Stabilisation
Commençons par l’intérêt principal de cette optique, à savoir la stabilisation optique. Notre référence en la matière reste pour l’instant la stabilisation intégrée aux optiques Canon, qui permet un réel gain de quatre diaphragmes. Ce sera donc notre maitre étalon.

Ici, disons-le tout de suite, Nikon ne parvient pas à la hauteur de son concurrent nippon. Comme vous pouvez le voir sur nos exemples, au 135mm au 1/60ème de sec, sans stabilisation l’image est bien évidemment floue. L’activation de la stabilisation permet indubitablement de récupérer de la netteté, mais sans toutefois retrouver la qualité maximale que l’on a pu voir sur nos tests de mire. La stabilisation fonctionne donc bien, mais la différence avec le premier modèle (VR) n'est pas franchement évidente.

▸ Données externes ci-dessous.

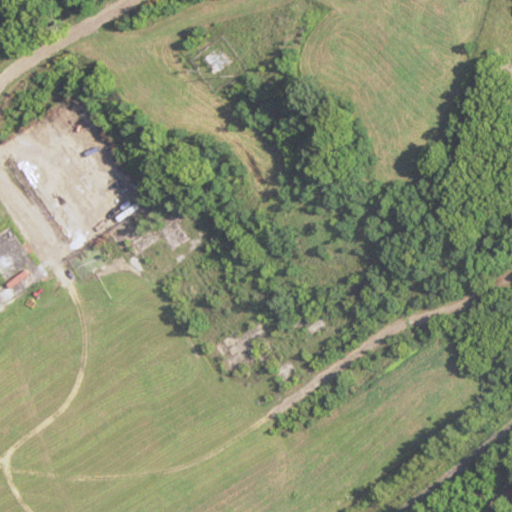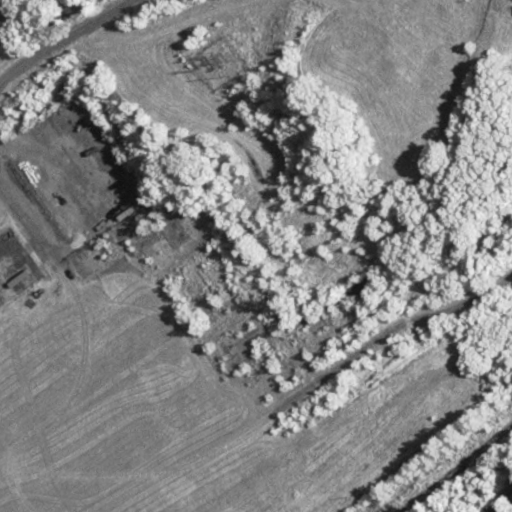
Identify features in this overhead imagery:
railway: (449, 465)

Nikkor 18-200 mm VR II test review Nikkor 18-200 mm VR II test review
Version non stabilisée avec le VR II enclenché

Vignettage
C’est avec la gestion du vignettage que cette optique se démarque, même si à 18 mm cela commence très mal avec un vignettage visible aux trois plus grandes ouvertures. Toutefois , celui-ci n’est pas très marqué et seulement perceptible aux grandes ouvertures. Imaginez donc une optique où le vignettage se fait extrêmement discret voir invisible, à toutes les focales à toutes les ouvertures à l’exception de la plus grande. C’est ici un grand bonheur. Ci-dessous vous trouverez des exemples à 18 mm. Attention, nous avons renforcé le contraste pour mettre en évidence le vignettage.

nikkor 18-200 mmm VR II test review nikkor 18-200 mmm VR II test review nikkor 18-200 mmm VR II test review
vignettage 18 mm f/3,5 vignettage 18 mm f/4 vignettage 18 mm f/5,6

Distorsion
C’est à se demander si les opticiens de chez Nikon n’ont pas oublié de se pencher sur les problèmes de la distorsion. Il a été quasiment impossible de trouver une focale exempte de distorsion. Au 18 mm bien évidemment, les déformations en coussinet sont très présentes et gênantes. Mais après, ça ne s’arrange pas. Dès le 35 mm on voit apparaitre des distorsions en barillet, certes légères mais quand même présentes. Tout cela s’accentue aux plus grandes focales, même si le phénomène est stabilisé entre le 70 mm et le 200 mm. Ces phénomènes sont visibles sur les mires, mais aussi, et c’est plus gênant, sur les photos courantes où vos bâtiments prennent tout à coup des formes et arrondis bizarres. Toutefois, gardons à l'esprit que les déformations géométriques sont assez faciles à corriger avec un logiciel (NX2 permet de corriger celles-ci automatiquement, mais il faut dépenser 200 euros de plus...).

Autofocus
L’autofocus est assez efficace compte tenu du fort range auquel nous avons affaire. Malgré un temps de mise au point qui peut parfois sembler une éternité, surtout à la plus grande focale et dans des situations un peu «sportive» où l’autofocus a besoin d’être réactif, celui-ci sait se faire discret grâce à la motorisation silencieuse SWM.

Même si l'on observe de très beaux flous d’arrière-plan, surtout vous vous en doutez à pleine ouverture, on est tout de même un peu frustré de ne pas retrouver les flous «circulaires» caractéristiques des optiques à diaphragmes circulaires comme c’est ici le cas.